La  directrice générale adjointe des impôts s’exprimait lors des échanges  sur l’annexe fiscale 2019, notamment la facturation électronique. La  question avait été soulevée par un expert-comptable qui voulait savoir  les critères d’authentification.   

« C’est en  projet, nous avons déjà contacté le prestataire, il reste maintenant la  signature des conventions pour que ça soit fait. On a anticipé pour vous  informer que dorénavant il y aura la facture normalisée électronique  donc, on attend pour qu'y ait plus de clarification à ce sujet »,  a-t-elle dit. 

« On attend d’abord que la convention soit signée (. ..) ne soyez pas pressé, ça va venir », a-t-elle poursuivi. 

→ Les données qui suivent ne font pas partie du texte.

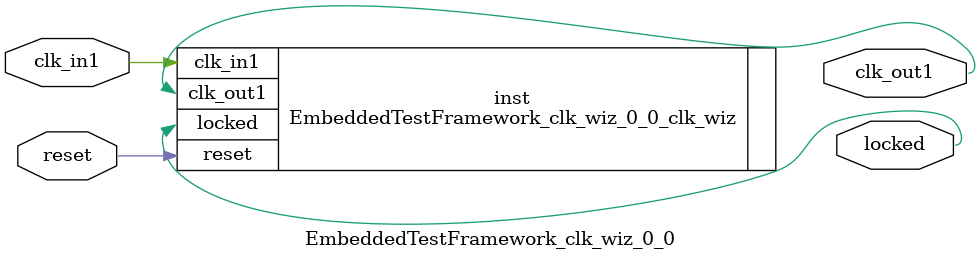
<source format=v>


`timescale 1ps/1ps

(* CORE_GENERATION_INFO = "EmbeddedTestFramework_clk_wiz_0_0,clk_wiz_v6_0_1_0_0,{component_name=EmbeddedTestFramework_clk_wiz_0_0,use_phase_alignment=true,use_min_o_jitter=false,use_max_i_jitter=false,use_dyn_phase_shift=false,use_inclk_switchover=false,use_dyn_reconfig=false,enable_axi=0,feedback_source=FDBK_AUTO,PRIMITIVE=MMCM,num_out_clk=1,clkin1_period=8.000,clkin2_period=10.000,use_power_down=false,use_reset=true,use_locked=true,use_inclk_stopped=false,feedback_type=SINGLE,CLOCK_MGR_TYPE=NA,manual_override=false}" *)

module EmbeddedTestFramework_clk_wiz_0_0 
 (
  // Clock out ports
  output        clk_out1,
  // Status and control signals
  input         reset,
  output        locked,
 // Clock in ports
  input         clk_in1
 );

  EmbeddedTestFramework_clk_wiz_0_0_clk_wiz inst
  (
  // Clock out ports  
  .clk_out1(clk_out1),
  // Status and control signals               
  .reset(reset), 
  .locked(locked),
 // Clock in ports
  .clk_in1(clk_in1)
  );

endmodule

</source>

 La  loi des finances portant budget de l’Etat ivoirien pour l’année 2019  consacre l’institution de la facturation électronique, dans l’optique de  contrôler les flux des transactions électroniques de plus en plus  importants dans le pays et capter les taxes afférentes. 

«  Tout professionnel qui livre un bien ou qui fournit un service par voie  électronique pour les besoins d’un autre professionnel ou d’un  consommateur ordinaire, est tenu de lui délivrer une facture normalisée  électronique », indique le livre de procédures fiscales.  

Cette  facture, selon la loi fiscale, devrait comporter la dénomination ou la  raison sociale (nom du contribuable), l’identifiant unique du  contribuable, l’adresse complète du contribuable, la date et l’heure  d’émission de la facture électronique et le numéro d’ordre de la  facture. 

Le texte prévoit en outre une amende  pour la non-tenue du registre des bénéficiaires effectifs du registre  des titres nominatifs et du registre des titres au porteur. Ainsi, la  non-tenue des registres est sanctionnée par une amende de 5 millions de  Fcfa par registre non tenu.  

La tenue de  registre comportant des erreurs ou des omissions donne lieu à une amende  égale à 500.000 Fcfa par erreur ou omission, souligne le texte, qui  ajoute que l’amende s’applique également lorsque le contribuable n’a pas  produit les registres suite à une requête de l’administration. 

Cette  amende est majorée de 500.000 Fcfa par mois ou fraction de mois de  retard supplémentaire, à compter de l’expiration du délai imparti au  contribuable pour répondre à la requête, poursuit le texte de loi  portant budget de l’Etat pour l’année 2019.